# What is the best quality waterfowl coat??



## someone11 (Mar 15, 2009)

I got the Cabela's Dry-Plus Dri-Fowl 4 in 1 parka last year for christmas. I absolutely love this coat. I have yet to have a day in the field where im wet or cold, and this year ive hunted more in the rain than in the dry. I kinda wished I would have gotten the wading jacket, but I just have to stick my coat in my waders if I know im going to be standing in waist dep or higher water. The pockets are plenty big, each pocket holds 5 shells, I have yet to have a shell fall out of the loops, they fit snugly. Theres plent of pockets on the coat also. This coat is definately worth every penny.


----------



## 870 (Sep 23, 2009)

BigR said:


> Thanks for the tip on that Bigcamo website! I bookmarked it and will keep it in mind for sure while I am figuring out what I want to get.
> 
> Does anyone have any experience with the Herter's Coats?
> Cabela's has one heck of a deal going on the parka, jacket, or bibs...I already have some nice Bibs I got at Gander, I just need a nice jacket.
> ...


 
wow!!! thats the coat i was thinking about asking for x-mas. looks like i might be geting my self an early xmas present. 
i am worried about the coat not being water proof. i mean "down pour for 4 hours proof"!!


----------



## anon12162011 (Jun 9, 2009)

I read the reviews on it and I actually spoke to one of my friends who come to find out owns that Herter's Coat.

He said that for the money, he would get another one, HOWEVER, he said that it is not waterproof after about 1 or 2 wet hunts...if you read the reviews, they kind of speak that too.

Its so hard to tell, I want to get it, because I like the price so much, but then again, the whole reason I want to get a new coat is to stay warm and dry and if it doesn't do that for me, then I am just throwing my money away


ANYONE have any input on the Herter's Fowltech?


----------



## bender (Nov 10, 2005)

BigR said:


> I read the reviews on it and I actually spoke to one of my friends who come to find out owns that Herter's Coat.
> 
> He said that for the money, he would get another one, HOWEVER, he said that it is not waterproof after about 1 or 2 wet hunts...if you read the reviews, they kind of speak that too.


i was going to get the same coat before i went with the dry-plus dri-fowl, but i saw those reviews too. i did a little diggin' on this forum too when i was looking and i remember seeing a negative review or two on the waterproofness of the herters coat. people seem to like it in this thread tho.


----------



## anon12162011 (Jun 9, 2009)

bender said:


> i was going to get the same coat before i went with the dry-plus dri-fowl, but i saw those reviews too. i did a little diggin' on this forum too when i was looking and i remember seeing a negative review or two on the waterproofness of the herters coat. people seem to like it in this thread tho.

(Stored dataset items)
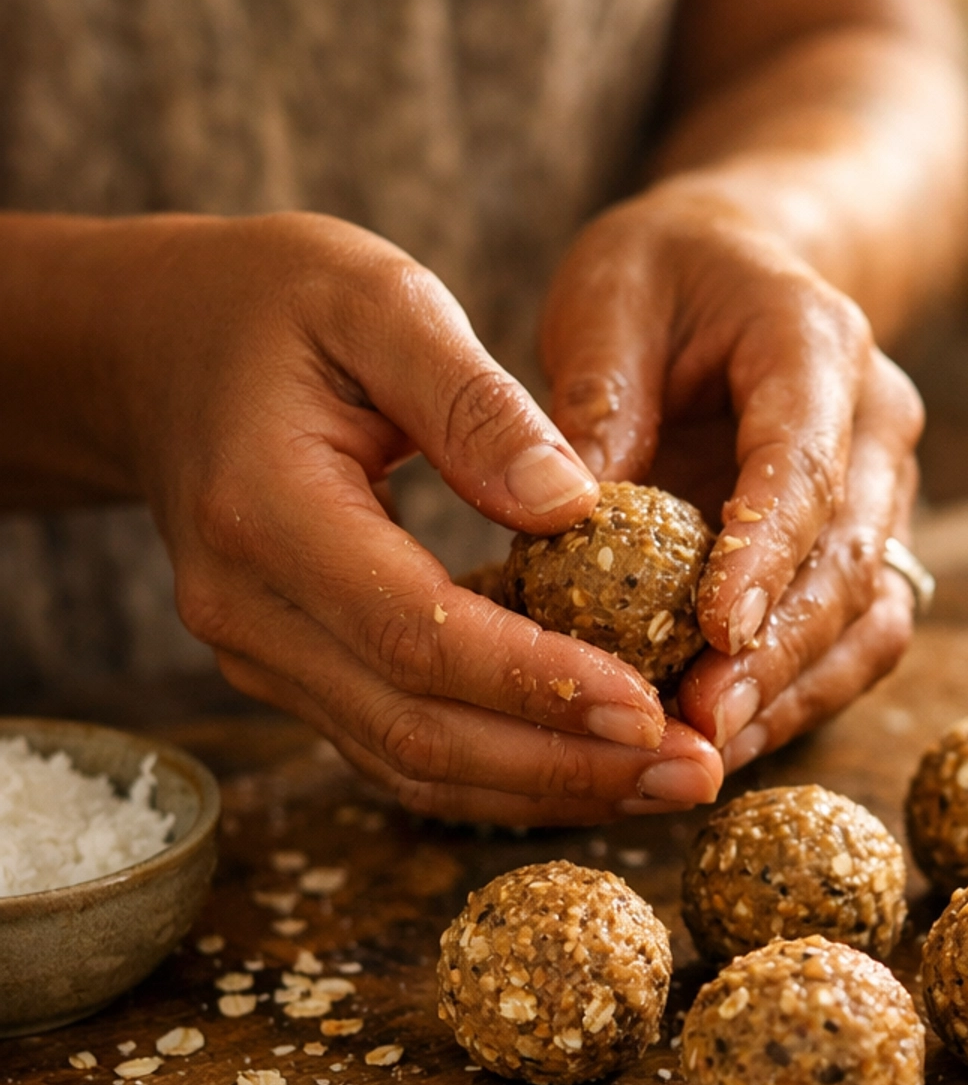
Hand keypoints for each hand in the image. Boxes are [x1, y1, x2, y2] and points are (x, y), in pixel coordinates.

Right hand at [106, 212, 723, 823]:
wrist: (156, 340)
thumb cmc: (279, 301)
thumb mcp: (381, 298)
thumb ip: (475, 402)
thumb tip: (576, 507)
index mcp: (264, 509)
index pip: (414, 631)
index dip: (535, 682)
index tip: (650, 704)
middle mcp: (245, 608)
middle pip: (415, 729)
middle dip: (564, 765)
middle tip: (694, 772)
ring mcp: (259, 653)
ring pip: (409, 761)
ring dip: (546, 786)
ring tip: (672, 781)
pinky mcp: (290, 671)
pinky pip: (400, 746)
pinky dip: (504, 769)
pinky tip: (601, 764)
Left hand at [542, 176, 924, 768]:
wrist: (744, 265)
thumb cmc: (664, 275)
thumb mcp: (609, 290)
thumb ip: (597, 391)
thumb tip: (569, 511)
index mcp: (817, 344)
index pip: (804, 463)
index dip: (765, 555)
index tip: (714, 632)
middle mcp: (877, 426)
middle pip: (849, 560)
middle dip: (778, 654)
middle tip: (699, 727)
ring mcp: (885, 496)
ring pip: (868, 617)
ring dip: (794, 693)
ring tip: (706, 755)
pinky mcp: (864, 550)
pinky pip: (853, 641)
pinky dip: (797, 697)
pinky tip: (723, 742)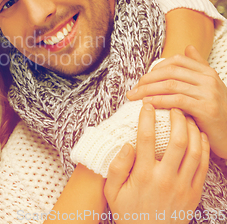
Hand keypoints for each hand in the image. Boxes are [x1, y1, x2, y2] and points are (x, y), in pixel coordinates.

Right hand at [104, 104, 209, 223]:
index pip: (146, 139)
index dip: (147, 118)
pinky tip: (198, 135)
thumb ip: (117, 167)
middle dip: (176, 119)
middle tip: (171, 106)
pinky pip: (203, 165)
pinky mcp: (194, 192)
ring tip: (186, 116)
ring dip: (192, 130)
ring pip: (194, 151)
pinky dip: (202, 146)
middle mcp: (165, 178)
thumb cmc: (129, 212)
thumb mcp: (112, 191)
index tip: (146, 105)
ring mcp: (182, 186)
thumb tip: (126, 144)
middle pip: (177, 141)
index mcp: (143, 175)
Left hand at [126, 45, 226, 157]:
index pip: (176, 61)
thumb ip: (198, 67)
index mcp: (207, 72)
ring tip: (134, 97)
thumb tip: (188, 47)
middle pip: (170, 72)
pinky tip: (147, 104)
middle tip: (133, 90)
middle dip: (148, 80)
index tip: (142, 79)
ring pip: (170, 85)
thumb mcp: (209, 87)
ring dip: (148, 90)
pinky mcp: (207, 109)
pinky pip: (177, 101)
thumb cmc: (217, 112)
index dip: (156, 68)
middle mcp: (209, 79)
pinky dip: (159, 101)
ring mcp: (209, 93)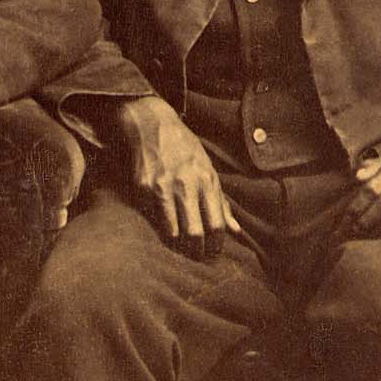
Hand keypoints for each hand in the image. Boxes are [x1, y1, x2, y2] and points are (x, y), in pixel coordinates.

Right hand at [118, 96, 239, 251]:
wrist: (151, 123)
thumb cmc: (183, 147)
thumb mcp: (207, 167)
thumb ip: (221, 201)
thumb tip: (236, 231)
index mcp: (206, 179)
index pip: (217, 225)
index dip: (216, 246)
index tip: (213, 253)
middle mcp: (186, 185)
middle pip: (196, 234)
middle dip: (198, 252)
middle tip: (197, 257)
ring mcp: (164, 187)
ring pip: (174, 233)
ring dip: (178, 246)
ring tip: (181, 248)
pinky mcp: (144, 188)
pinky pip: (154, 221)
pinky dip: (160, 231)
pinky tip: (164, 230)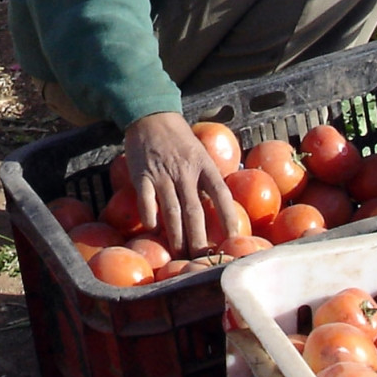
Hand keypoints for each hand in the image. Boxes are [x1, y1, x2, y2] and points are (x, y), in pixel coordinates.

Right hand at [125, 111, 239, 257]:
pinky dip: (149, 216)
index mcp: (204, 164)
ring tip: (179, 255)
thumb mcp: (200, 152)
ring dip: (176, 236)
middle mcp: (185, 171)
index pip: (221, 194)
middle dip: (199, 238)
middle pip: (194, 210)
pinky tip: (152, 230)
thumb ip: (207, 176)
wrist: (151, 116)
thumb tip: (221, 203)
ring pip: (171, 210)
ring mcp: (163, 174)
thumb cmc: (179, 137)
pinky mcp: (142, 175)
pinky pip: (146, 200)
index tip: (234, 238)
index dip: (229, 216)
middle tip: (201, 260)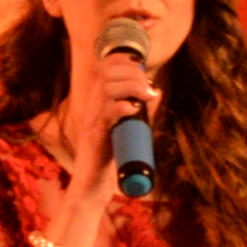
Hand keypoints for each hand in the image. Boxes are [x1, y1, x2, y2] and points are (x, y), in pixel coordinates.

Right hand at [60, 51, 157, 207]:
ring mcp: (91, 122)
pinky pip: (107, 114)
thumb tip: (156, 91)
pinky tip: (134, 110)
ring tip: (145, 95)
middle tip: (147, 86)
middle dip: (131, 72)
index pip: (103, 68)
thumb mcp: (125, 128)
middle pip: (106, 74)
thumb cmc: (109, 159)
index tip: (140, 65)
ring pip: (106, 89)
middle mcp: (91, 109)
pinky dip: (123, 107)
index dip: (121, 60)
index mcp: (95, 104)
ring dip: (130, 87)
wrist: (91, 187)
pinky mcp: (96, 138)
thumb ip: (139, 110)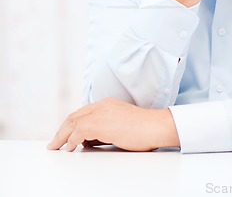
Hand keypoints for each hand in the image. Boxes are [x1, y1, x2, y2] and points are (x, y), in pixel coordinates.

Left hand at [47, 97, 179, 151]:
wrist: (155, 126)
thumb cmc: (143, 129)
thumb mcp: (120, 127)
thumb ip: (104, 130)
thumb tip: (88, 140)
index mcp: (107, 104)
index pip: (82, 112)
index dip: (70, 124)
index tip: (64, 135)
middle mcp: (102, 105)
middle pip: (74, 116)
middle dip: (62, 130)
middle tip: (54, 143)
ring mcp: (101, 112)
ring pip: (73, 122)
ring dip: (62, 136)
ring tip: (56, 147)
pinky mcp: (101, 123)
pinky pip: (78, 131)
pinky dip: (70, 140)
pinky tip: (69, 148)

EXERCISE OBJECTIVE —
Answer from the waterfowl coat thread:
(a) How many shells does each pocket of the Cabela's Dry-Plus Dri-Fowl 4 in 1 parka hold?
(b) After about how many wet hunts does the Herter's coat stop being waterproof, according to the friend who owns one?
(c) Which coat did bender buy instead of the Herter's coat?

TASK OUTPUT —
(a) 5 shells.
(b) About 1 or 2 wet hunts.
(c) The Dry-Plus Dri-Fowl.